Huston Smith, the man who helped the world understand other faiths, perhaps more than almost anyone else, died on Dec. 30 at age 97.
I first learned of it when my oldest sister, who lives in Berkeley, Calif., not far from Huston and Kendra Smith, sent me a note saying he had breathed his last about 7:30, the morning of Dec. 1, at his Berkeley home.
I was surprised that it took until Jan. 1 for a news story to show up about the death of this remarkable religion scholar.
Several years ago I was privileged to hear Smith when he spoke at Country Club Christian Church in Kansas City, Mo. Smith, who started his career attending Central Methodist University in Fayette, Mo., was quite elderly and mostly deaf, but he was still articulate and engaging.
What Smith, most famous for his book, The World’s Religions, brought to the discipline of religious studies was both a deep respect for religious traditions other than his own Methodist version of Christianity, and great humility about what can be known in any final way, and what, by contrast, requires faith.
It is an attitude I seek to model in my own latest book, The Value of Doubt.
Smith sought to understand religions by getting inside of them and seeing what makes them tick.
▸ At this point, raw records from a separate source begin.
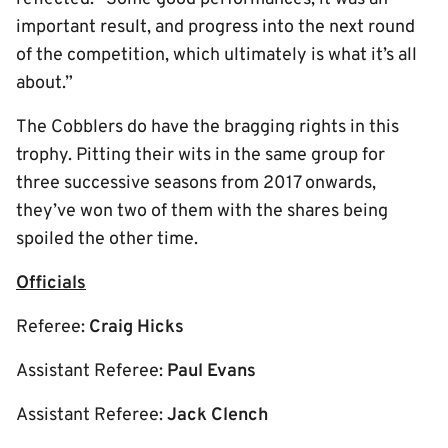
important result, and progress into the next round
of the competition, which ultimately is what it’s all
about.”
The Cobblers do have the bragging rights in this
trophy. Pitting their wits in the same group for
three successive seasons from 2017 onwards,
they’ve won two of them with the shares being
spoiled the other time.
Officials
Referee:
Craig Hicks
Assistant Referee:
Paul Evans
Assistant Referee:
Jack Clench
He walked a mile or more in Hindu shoes, in Muslim shoes, in Jewish shoes, and on and on.
Sometimes his investigations of spiritual traditions and new spiritual movements led him to some strange places, such as when he sought to understand what Timothy Leary and others were learning about spiritual insights through use of psychedelic drugs.
But, for Smith, the idea was never to “turn on, tune in, drop out,” as Leary advised, but to learn.
We have entered a time in the politics of the United States when the openness and respect that Smith taught when it came to religious traditions is under severe strain, as the man who will become president in a matter of days is the same man who said he would ban Muslims from entering the U.S.
Perhaps one helpful thing to do might be to send Donald Trump a copy of Smith’s book about world religions, with a plea that he read it with an open heart.
That may seem wildly optimistic, but I’m betting if Smith were still here, and in good physical and mental shape, he might do that very thing himself.